(最終更新日:2026年4月16日)
住宅ローンの借入れをする際には、その借入れにより購入した不動産に、借入先の金融機関(または保証会社)のための抵当権が設定されます。
この抵当権設定登記については、ご自身で何もしなくても借入先の金融機関などが手続きを進めます(実際の抵当権設定登記の手続きは司法書士が担当していますが、ご自身で司法書士を探して依頼しているわけではないため、ほとんど意識していないのが通常でしょう)。
ところが、住宅ローンを完済して抵当権抹消登記をする際には、金融機関は手続きに必要な書類を交付してくれるだけで、銀行が抵当権抹消の手続きをしてくれるわけではありません。そのため、抵当権抹消登記については、ご自身で手続きをしなければならないことになります。
抵当権抹消登記の手続きは、不動産の所在地を管轄する法務局(登記所)で行います。法務局へ行ってご自身で手続きをすることも可能ではありますが、不動産登記の専門家である司法書士に依頼するのが一般的です。
ここでは、抵当権抹消登記が必要になったときに疑問に思われることの多い、よくある質問について解説しています。
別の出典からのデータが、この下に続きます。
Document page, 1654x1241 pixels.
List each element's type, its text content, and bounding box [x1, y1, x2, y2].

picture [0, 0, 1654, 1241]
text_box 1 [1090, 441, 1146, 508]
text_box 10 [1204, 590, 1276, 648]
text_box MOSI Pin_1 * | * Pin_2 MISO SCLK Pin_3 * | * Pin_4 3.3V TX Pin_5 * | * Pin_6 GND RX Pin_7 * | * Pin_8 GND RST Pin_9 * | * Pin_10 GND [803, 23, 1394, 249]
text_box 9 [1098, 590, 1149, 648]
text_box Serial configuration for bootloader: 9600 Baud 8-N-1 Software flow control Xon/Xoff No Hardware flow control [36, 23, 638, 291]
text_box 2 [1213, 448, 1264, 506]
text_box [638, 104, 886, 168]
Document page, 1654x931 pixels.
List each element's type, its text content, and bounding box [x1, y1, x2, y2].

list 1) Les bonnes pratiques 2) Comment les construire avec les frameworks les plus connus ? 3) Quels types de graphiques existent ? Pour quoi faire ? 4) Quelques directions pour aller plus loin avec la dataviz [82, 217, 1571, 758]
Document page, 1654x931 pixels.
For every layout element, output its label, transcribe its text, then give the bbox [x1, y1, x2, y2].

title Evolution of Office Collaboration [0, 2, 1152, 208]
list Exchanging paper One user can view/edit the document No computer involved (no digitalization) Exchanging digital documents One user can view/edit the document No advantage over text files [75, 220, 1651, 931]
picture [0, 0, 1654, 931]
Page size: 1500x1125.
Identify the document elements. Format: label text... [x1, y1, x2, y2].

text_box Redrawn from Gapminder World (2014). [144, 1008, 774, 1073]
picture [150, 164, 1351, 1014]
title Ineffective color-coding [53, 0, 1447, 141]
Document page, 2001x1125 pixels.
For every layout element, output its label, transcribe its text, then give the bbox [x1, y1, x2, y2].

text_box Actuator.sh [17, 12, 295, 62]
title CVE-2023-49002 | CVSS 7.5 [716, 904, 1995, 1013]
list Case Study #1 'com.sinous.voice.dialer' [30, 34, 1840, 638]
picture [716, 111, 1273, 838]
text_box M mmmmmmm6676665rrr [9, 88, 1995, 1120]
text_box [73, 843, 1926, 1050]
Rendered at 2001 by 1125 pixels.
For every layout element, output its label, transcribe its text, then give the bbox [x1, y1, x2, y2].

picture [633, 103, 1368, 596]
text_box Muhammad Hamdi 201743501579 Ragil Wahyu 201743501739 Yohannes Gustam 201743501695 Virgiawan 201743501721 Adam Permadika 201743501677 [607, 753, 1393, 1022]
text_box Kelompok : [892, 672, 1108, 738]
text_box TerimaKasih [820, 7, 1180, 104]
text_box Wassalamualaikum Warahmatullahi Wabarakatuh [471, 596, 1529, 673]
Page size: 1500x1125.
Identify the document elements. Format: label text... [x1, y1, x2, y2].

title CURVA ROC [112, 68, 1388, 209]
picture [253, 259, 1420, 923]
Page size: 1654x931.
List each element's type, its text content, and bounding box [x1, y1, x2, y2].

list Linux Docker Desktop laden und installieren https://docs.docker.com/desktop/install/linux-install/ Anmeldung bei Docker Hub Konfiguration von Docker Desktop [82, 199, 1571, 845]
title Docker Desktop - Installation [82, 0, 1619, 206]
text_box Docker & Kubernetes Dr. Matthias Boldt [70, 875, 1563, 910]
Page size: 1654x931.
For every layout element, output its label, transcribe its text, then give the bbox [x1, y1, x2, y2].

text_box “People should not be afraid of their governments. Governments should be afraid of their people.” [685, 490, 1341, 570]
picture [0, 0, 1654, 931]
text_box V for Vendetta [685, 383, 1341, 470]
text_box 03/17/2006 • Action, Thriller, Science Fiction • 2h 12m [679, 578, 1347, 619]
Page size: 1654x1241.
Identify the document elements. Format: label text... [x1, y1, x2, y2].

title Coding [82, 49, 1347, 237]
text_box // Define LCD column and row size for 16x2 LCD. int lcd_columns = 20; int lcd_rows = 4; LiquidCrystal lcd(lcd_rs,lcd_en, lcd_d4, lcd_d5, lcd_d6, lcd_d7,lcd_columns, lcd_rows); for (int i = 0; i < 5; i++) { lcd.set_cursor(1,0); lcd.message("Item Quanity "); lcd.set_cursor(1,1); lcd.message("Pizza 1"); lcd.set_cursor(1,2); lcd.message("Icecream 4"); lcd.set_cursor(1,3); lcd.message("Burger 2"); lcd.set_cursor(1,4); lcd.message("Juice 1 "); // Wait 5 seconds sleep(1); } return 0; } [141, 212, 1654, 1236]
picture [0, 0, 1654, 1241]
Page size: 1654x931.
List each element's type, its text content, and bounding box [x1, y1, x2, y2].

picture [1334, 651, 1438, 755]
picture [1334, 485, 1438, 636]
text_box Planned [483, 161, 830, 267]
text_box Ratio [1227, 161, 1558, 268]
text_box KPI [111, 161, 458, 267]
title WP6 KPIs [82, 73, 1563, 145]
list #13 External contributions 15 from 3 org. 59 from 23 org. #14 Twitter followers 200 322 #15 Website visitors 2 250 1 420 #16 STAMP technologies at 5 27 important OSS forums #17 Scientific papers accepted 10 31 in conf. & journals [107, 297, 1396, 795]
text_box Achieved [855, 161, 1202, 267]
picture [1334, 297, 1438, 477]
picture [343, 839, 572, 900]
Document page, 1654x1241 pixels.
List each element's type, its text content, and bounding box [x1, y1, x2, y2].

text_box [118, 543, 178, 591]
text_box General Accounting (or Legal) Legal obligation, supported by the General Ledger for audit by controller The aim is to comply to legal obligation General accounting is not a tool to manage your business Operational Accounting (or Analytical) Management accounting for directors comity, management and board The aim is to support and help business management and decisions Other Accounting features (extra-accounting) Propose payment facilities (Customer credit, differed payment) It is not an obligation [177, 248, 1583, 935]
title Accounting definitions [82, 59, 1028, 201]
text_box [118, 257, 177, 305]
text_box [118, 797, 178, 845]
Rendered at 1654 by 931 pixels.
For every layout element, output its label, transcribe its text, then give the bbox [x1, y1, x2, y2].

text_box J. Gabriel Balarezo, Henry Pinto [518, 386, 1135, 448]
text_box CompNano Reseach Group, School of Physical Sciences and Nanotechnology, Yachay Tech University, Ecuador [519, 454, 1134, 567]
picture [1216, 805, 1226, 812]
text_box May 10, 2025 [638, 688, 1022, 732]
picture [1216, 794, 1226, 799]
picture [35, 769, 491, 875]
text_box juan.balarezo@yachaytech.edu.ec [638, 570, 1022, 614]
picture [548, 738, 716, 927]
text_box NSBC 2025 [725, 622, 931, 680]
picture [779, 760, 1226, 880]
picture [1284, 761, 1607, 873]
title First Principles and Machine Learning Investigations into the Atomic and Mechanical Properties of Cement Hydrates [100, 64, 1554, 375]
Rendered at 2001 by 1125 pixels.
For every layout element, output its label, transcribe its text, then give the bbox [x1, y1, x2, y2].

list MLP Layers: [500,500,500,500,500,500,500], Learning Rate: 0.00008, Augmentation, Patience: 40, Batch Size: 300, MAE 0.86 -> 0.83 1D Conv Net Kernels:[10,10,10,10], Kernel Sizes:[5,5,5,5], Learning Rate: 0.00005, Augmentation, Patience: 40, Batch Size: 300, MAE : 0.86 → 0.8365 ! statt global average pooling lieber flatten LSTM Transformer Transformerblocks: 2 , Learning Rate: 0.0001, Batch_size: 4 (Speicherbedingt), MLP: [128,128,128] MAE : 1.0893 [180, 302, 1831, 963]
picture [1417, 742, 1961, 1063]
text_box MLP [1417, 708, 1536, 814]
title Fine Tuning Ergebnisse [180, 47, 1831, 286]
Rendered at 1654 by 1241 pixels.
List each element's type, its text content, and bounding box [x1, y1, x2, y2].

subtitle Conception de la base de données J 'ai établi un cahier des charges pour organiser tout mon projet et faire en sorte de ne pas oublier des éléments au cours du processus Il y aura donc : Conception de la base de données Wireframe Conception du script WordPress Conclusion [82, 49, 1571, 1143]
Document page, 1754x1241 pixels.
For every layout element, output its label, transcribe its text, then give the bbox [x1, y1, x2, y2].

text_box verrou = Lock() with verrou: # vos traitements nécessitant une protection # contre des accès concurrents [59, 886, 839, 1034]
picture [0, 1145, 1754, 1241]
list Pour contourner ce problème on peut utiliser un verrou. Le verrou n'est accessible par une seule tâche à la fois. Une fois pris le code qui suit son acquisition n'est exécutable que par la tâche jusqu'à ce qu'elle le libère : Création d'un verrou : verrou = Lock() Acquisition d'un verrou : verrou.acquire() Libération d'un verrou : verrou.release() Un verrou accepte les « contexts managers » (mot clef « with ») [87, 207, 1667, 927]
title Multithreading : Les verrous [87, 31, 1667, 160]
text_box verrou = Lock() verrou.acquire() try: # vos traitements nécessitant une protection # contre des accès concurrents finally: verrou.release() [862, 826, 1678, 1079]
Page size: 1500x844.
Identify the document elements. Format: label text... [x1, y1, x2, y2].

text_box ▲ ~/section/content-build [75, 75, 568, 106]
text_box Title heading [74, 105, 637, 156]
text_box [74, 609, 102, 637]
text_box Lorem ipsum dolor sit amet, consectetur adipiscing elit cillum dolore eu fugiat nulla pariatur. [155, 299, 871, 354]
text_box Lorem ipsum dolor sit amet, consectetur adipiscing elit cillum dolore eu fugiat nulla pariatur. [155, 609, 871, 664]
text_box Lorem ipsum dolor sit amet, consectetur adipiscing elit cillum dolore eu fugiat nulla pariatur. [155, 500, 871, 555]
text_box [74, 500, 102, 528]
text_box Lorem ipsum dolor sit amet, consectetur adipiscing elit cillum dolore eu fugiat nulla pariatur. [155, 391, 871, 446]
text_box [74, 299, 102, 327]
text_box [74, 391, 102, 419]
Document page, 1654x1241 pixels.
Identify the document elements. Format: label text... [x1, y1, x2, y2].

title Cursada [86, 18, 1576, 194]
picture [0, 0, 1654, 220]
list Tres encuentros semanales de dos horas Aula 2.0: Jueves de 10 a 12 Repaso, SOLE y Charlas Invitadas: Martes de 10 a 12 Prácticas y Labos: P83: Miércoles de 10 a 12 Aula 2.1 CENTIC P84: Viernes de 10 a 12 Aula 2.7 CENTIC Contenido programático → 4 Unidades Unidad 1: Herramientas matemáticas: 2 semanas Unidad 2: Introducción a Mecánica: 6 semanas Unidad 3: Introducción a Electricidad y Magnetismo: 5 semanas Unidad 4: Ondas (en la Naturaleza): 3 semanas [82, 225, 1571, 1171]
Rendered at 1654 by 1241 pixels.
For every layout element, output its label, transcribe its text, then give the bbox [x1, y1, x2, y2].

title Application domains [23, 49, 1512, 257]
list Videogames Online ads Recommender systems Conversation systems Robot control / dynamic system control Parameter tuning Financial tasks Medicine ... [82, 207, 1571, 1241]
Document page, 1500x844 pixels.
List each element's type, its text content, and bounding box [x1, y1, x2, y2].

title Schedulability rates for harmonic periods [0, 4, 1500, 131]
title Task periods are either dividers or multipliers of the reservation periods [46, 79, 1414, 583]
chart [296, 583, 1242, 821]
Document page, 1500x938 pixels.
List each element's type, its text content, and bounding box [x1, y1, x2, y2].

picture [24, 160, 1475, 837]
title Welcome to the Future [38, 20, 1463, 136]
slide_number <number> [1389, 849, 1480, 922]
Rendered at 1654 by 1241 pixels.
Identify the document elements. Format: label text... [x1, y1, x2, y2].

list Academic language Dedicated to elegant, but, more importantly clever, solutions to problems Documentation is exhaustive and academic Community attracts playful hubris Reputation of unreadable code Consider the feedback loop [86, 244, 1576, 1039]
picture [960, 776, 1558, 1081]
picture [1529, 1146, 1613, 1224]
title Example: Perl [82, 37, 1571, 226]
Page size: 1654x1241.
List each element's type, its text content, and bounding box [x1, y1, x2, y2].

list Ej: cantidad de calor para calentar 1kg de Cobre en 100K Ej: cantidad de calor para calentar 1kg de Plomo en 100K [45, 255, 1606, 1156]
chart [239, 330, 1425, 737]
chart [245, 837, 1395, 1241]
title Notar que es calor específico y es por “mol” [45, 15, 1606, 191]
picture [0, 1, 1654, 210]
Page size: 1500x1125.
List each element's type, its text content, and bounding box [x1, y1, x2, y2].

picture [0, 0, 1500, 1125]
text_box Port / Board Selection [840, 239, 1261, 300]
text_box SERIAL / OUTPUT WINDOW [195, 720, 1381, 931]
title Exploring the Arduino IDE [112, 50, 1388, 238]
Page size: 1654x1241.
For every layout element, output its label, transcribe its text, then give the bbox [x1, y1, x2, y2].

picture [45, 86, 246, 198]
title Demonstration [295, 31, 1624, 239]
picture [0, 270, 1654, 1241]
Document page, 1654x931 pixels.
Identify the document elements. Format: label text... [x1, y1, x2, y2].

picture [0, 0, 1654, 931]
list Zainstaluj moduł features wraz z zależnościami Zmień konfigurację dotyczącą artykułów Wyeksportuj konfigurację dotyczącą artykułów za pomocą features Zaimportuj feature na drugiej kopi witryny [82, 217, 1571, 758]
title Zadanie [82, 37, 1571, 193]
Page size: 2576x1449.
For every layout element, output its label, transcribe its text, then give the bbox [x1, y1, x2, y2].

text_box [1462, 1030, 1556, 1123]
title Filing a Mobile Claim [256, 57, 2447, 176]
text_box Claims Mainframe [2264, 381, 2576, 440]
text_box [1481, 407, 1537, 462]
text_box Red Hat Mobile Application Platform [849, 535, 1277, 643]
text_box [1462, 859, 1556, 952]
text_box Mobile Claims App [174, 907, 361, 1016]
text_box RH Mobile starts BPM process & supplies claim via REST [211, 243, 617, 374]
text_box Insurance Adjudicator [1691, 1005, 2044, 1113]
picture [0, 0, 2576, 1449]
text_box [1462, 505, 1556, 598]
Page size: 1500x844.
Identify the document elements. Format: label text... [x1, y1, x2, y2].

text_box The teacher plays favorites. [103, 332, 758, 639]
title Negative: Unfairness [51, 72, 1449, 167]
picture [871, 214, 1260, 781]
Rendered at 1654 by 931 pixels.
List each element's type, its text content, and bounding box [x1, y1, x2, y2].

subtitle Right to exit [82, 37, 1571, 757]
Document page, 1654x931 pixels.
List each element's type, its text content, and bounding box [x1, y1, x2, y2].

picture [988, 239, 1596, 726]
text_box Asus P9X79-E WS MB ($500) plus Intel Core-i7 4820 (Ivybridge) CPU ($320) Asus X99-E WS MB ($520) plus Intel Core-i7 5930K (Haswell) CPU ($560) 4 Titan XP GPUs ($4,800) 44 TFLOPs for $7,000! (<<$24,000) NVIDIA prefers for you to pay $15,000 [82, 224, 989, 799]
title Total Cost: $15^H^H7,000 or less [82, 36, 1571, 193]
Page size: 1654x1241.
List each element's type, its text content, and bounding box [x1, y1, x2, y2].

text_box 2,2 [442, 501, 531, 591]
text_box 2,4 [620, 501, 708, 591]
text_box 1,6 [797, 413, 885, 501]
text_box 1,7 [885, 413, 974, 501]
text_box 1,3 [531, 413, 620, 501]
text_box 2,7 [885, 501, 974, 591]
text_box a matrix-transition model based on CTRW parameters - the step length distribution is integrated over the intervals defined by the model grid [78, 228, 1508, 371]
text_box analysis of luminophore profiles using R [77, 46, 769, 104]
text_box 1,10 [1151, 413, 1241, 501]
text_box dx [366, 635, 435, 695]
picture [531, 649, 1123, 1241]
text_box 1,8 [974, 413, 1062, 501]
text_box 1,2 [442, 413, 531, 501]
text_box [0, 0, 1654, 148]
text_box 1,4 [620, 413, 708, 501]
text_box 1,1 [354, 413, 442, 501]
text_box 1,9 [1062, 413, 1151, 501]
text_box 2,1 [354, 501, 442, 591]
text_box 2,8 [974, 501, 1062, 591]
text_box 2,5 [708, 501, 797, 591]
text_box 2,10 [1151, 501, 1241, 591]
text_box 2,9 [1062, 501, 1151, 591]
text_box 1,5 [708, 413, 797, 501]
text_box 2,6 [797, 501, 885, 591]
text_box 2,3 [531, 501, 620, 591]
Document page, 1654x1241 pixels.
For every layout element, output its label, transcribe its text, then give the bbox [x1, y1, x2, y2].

なお、司法書士に登記手続きを依頼する場合には、とくに事前準備などをする必要はありませんので、関心のある方はご覧ください。
千葉県松戸市の高島司法書士事務所(松戸駅東口徒歩1分)へご依頼をお考えの際は、事前にご予約のうえ、ご相談にお越しくださいますようお願いいたします。ご来所時には、まず無料で費用のお見積もりをいたしますので、実際に依頼するかどうかは、その後にご検討いただいて差し支えありません。また、必要書類や手続きについては、「抵当権抹消登記」のページをご覧ください。
抵当権抹消登記についてよくある質問(目次)
1.抵当権抹消登記は自分でできる?
1-1.ご自身で手続きをすることも可能です
1-2.司法書士に依頼するメリット
1-3.ご自身での手続きが難しい場合
2.抵当権抹消登記をしないデメリットは?
3.抵当権抹消登記の期限は?
4.事前に、所有権登記名義人住所変更などが必要なとき
5.抵当権者の商号(会社名)が変わっているとき
6.抵当権移転登記が必要な場合
7.銀行等から受け取った書類を紛失した場合
8.抵当権者の代表者が変更になっている場合(代理権の不消滅)
9.不動産の所有者が死亡している場合
1.抵当権抹消登記は司法書士に依頼すべきか?
1-1.ご自身で手続きをすることも可能です
抵当権抹消登記は、司法書士に依頼せず、ご自身で行うことも可能です。しかし、法務局で行う不動産登記の手続きには専門的な知識が必要であり、初めての方には難しい場合もあります。
インターネットで調べることなどにより、ご自身で登記申請書を作成できたとしても、申請時と登記完了後の最低2回は、平日の日中に法務局へ行かなければなりません。そのため、手間も時間もかかります(郵送による登記申請も認められていますが、初めての方が郵送のみで手続きを完了させるのは難しい場合も多いでしょう)。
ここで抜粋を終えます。